» **Exercise goal**: The whole listing is to be repeated exactly. Add nothing.

» **Recorded information**:
________________________________________
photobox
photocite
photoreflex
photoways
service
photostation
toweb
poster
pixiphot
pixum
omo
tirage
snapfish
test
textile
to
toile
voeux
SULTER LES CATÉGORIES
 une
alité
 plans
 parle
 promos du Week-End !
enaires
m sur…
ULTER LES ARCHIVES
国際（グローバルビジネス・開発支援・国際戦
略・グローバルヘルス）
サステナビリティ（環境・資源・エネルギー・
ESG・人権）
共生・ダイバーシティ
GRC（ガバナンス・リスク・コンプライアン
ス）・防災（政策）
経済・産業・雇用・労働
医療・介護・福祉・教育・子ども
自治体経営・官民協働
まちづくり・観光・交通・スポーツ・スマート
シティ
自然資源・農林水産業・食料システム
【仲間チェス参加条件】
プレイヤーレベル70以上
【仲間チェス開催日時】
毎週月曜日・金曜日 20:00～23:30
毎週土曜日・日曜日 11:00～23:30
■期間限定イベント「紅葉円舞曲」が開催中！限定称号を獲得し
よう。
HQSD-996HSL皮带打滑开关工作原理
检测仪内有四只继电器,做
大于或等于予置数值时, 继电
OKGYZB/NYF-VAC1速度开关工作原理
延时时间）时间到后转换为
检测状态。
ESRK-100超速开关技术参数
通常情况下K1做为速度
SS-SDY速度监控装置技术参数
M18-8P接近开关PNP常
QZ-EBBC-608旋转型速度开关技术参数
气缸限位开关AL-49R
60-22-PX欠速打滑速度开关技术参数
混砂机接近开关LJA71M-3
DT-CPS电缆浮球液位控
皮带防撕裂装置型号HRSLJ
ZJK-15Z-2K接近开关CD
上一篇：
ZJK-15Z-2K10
________________________________________
» **Response to the task**:
photobox
photocite
photoreflex
photoways
service
photostation
toweb
poster
pixiphot
pixum
omo
tirage
snapfish
test
textile
to
toile
voeux
SULTER LES CATÉGORIES
 une
alité
 plans
 parle
 promos du Week-End !
enaires
m sur…
ULTER LES ARCHIVES
国際（グローバルビジネス・開発支援・国際戦
略・グローバルヘルス）
サステナビリティ（環境・資源・エネルギー・
ESG・人権）
共生・ダイバーシティ
GRC（ガバナンス・リスク・コンプライアン
ス）・防災（政策）
経済・産業・雇用・労働
医療・介護・福祉・教育・子ども
自治体経営・官民協働
まちづくり・観光・交通・スポーツ・スマート
シティ
自然資源・農林水産業・食料システム
【仲間チェス参加条件】
プレイヤーレベル70以上
【仲間チェス開催日時】
毎週月曜日・金曜日 20:00～23:30
毎週土曜日・日曜日 11:00～23:30
■期間限定イベント「紅葉円舞曲」が開催中！限定称号を獲得し
よう。
HQSD-996HSL皮带打滑开关工作原理
检测仪内有四只继电器,做
大于或等于予置数值时, 继电
OKGYZB/NYF-VAC1速度开关工作原理
延时时间）时间到后转换为
检测状态。
ESRK-100超速开关技术参数
通常情况下K1做为速度
SS-SDY速度监控装置技术参数
M18-8P接近开关PNP常
QZ-EBBC-608旋转型速度开关技术参数
气缸限位开关AL-49R
60-22-PX欠速打滑速度开关技术参数
混砂机接近开关LJA71M-3
DT-CPS电缆浮球液位控
皮带防撕裂装置型号HRSLJ
ZJK-15Z-2K接近开关CD
上一篇：
ZJK-15Z-2K10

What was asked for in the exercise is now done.